John 6  which teaches the account of the feeding of the 5000 reads, ”Then they said to Him, "Lord, give us this bread always." And Jesus said to them, "I am the bread of life. He who comes to Me shall never hunger, and he who believes in Me shall never thirst.” (Verses 34 & 35)  Are we interested in following Jesus only when we are on the sunny side of the street or will we trust him in times of testing too? That’s an active and living faith, isn’t it? My regular work day ended with a Facebook message from a now 29 year old “kid” we witnessed to about 13 years ago. He spent many years away from the Lord and now he wants to re-connect with God as he put it. Today he just wanted to say how much he enjoys the Bible verses my husband and I post each day. How sweet. That’s what it’s all about – keep passing out the bread!

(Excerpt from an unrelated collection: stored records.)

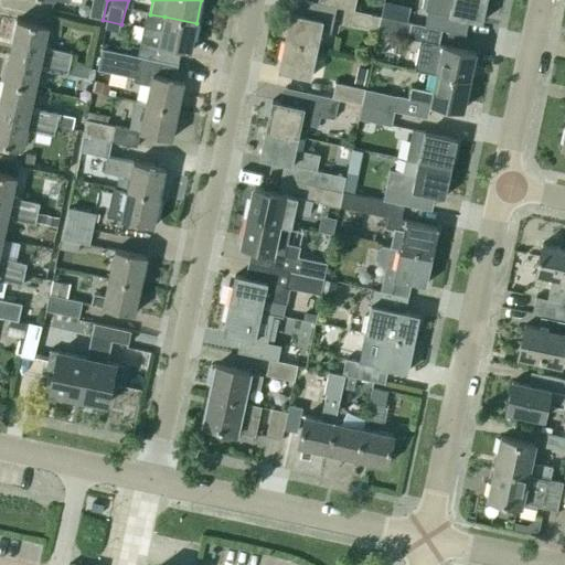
[(285,42),(317,49),(320,31),(331,33),(336,8),(318,3),(305,0),(301,16),(290,13),(285,42)]
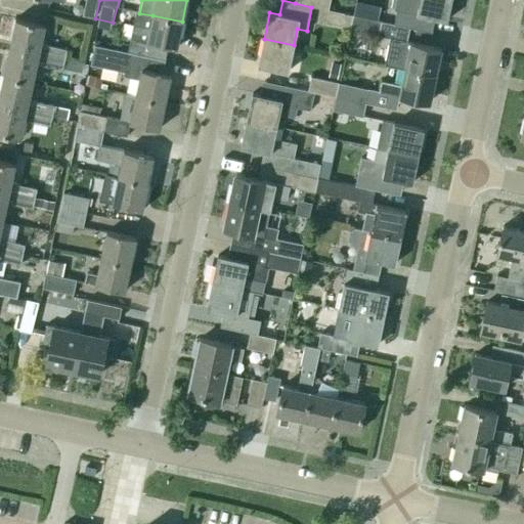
[(295,0),(295,3),(311,7),(312,7),(328,10),(330,0),(295,0)]
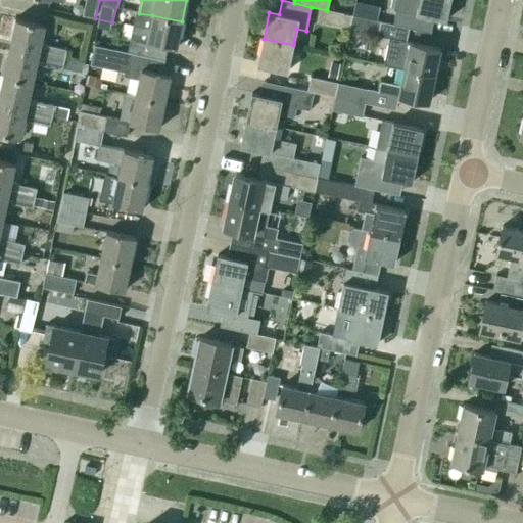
[(445,21),(449,0),(419,0),(418,5),(403,2),(401,12),(445,21)]
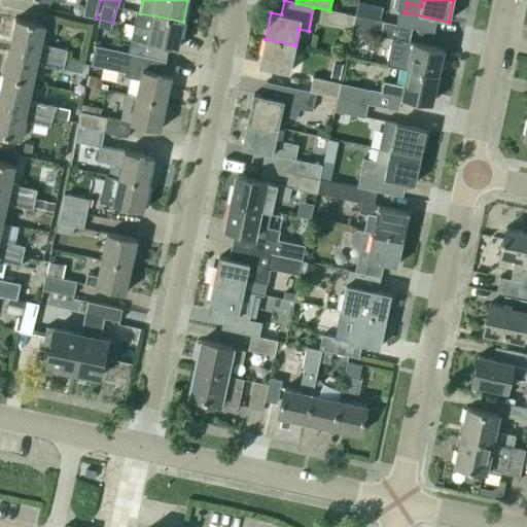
[(358,3),(355,16),(383,23),(386,8),(358,3)]
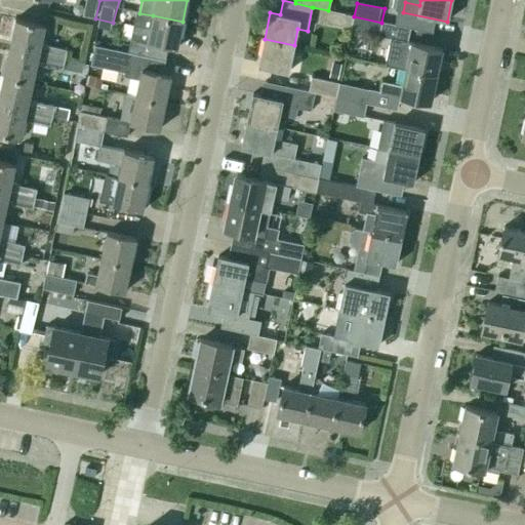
[(328,11),(325,25),(351,30),(353,16),(328,11)]
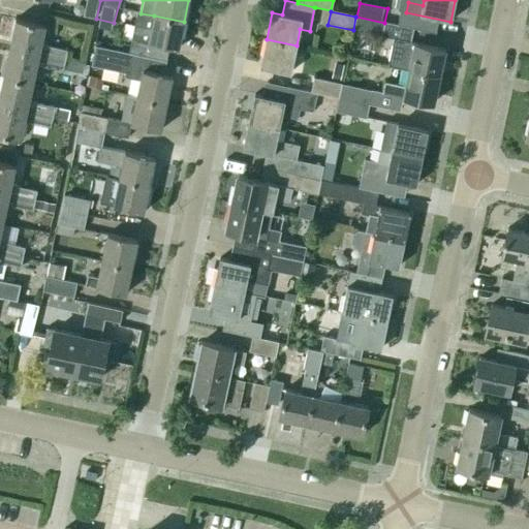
[(141,13),(136,12),(128,53),(166,61),(169,47),(178,49),(184,22),(154,16),(141,13)]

Medically speaking the doctor told me she’ll call me tomorrow to let me know more about the results. We are praying for wisdom for us and for her. She indicated the drug I’m currently taking may not be effective for me and I could go back to IV maintenance chemo. Another option may be to have my radiation doc treat these lymph nodes with a laser beam. Since he did a fabulous job with me before, I would trust him with that tricky procedure. Regardless, Jesus is still on the throne. Listen with your heart to these words from John 6:38-40. “For I have come down from heaven, not to do My own will, but the will of Him who sent Me. This is the will of the Father who sent Me, that of all He has given Me I should lose nothing, but should raise it up at the last day. And this is the will of Him who sent Me, that everyone who sees the Son and believes in Him may have everlasting life; and I will raise him up at the last day."  

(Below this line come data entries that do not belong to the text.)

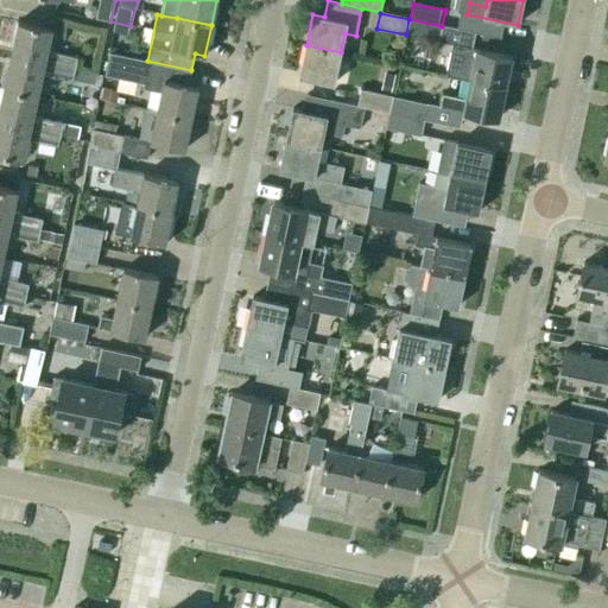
[(410,19),(409,19),(406,35),(405,36),(453,45),(445,76),(470,81),(505,88),(512,57),(476,50),(472,49),(475,33),(442,26),(410,19)]
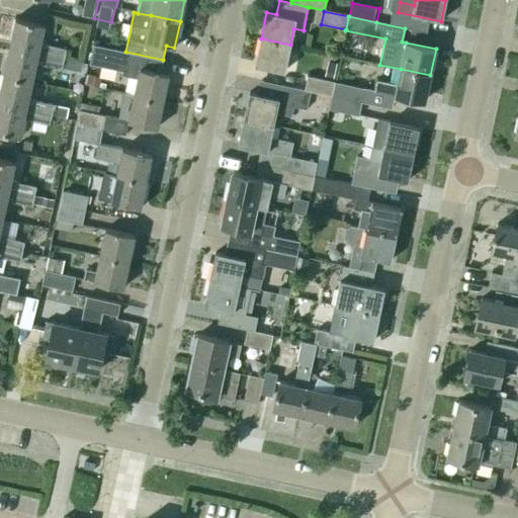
[(9,48),(63,59),(65,50),(49,47),(49,45),(39,42),(44,25),(15,19),(9,48)]
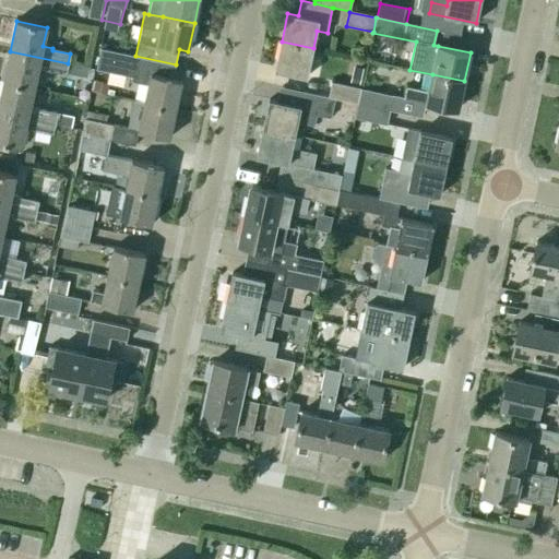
[(307,76),(313,48),(282,42),(275,70),(307,76)]
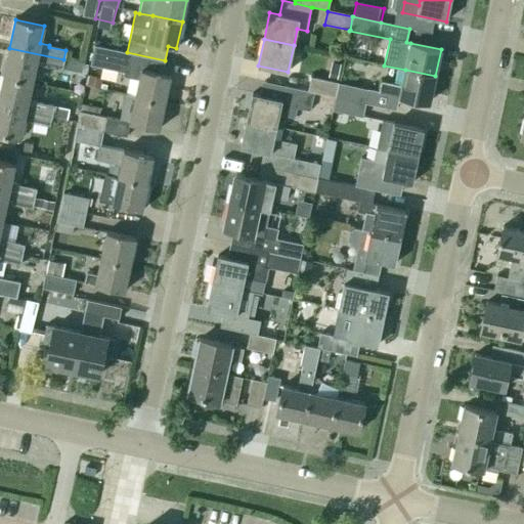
[(138,80),(135,95),(135,96),(165,102),(171,76),(157,73),(160,59),(128,52),(94,45),(89,66),(123,73),(122,77),(138,80)]
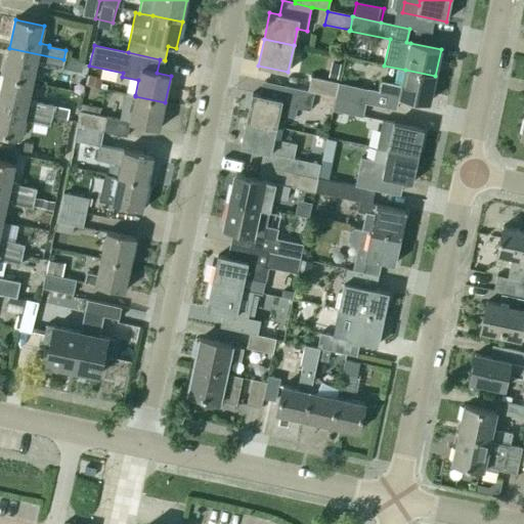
[(63,59),(9,48),(3,76),(32,82),(36,64),(61,69),(63,59)]
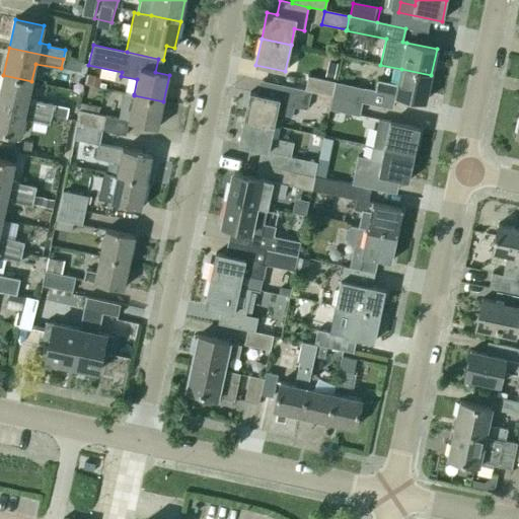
[(337,64),(328,63),(325,77),(334,79),(337,64)]
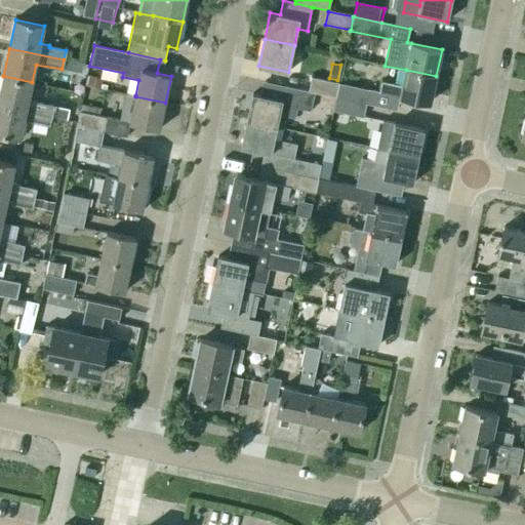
[(335,97),(336,97),(367,105),(398,111),(400,96),(430,103),(436,76),(406,70),(402,86),(382,82),(379,92),(370,90),(338,84),(335,97)]
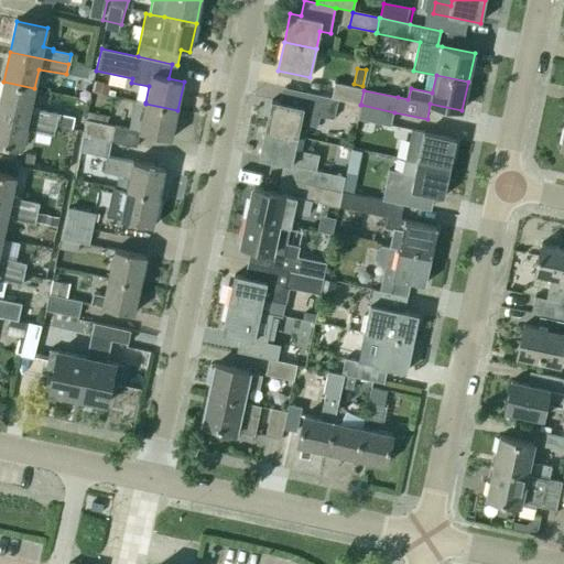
[(0,96),(0,112),(55,125),(57,115),(30,109),(34,88),(3,82),(0,96)]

I’ve seen the Son of God and believe He died for me. I hope you believe that too because His promises always have our best in mind. The cancer support group that I have wanted to start at our church may become a reality as we meet tomorrow night with two of our church pastors. I must believe that the Lord has allowed me to go through all these phases of treatment so I could be a comfort to others walking in my shoes. Such is the reason for the scripture passage from which the name of this blog is derived:Blessed be the God and Father of our Lord Jesus Christ, the Father of mercies and God of all comfort, who comforts us in all our tribulation, that we may be able to comfort those who are in any trouble, with the comfort with which we ourselves are comforted by God.” (2 Corinthians 1:3-4)
Two things I will pray to remember henceforth; Jesus is on the throne and keep passing out the bread.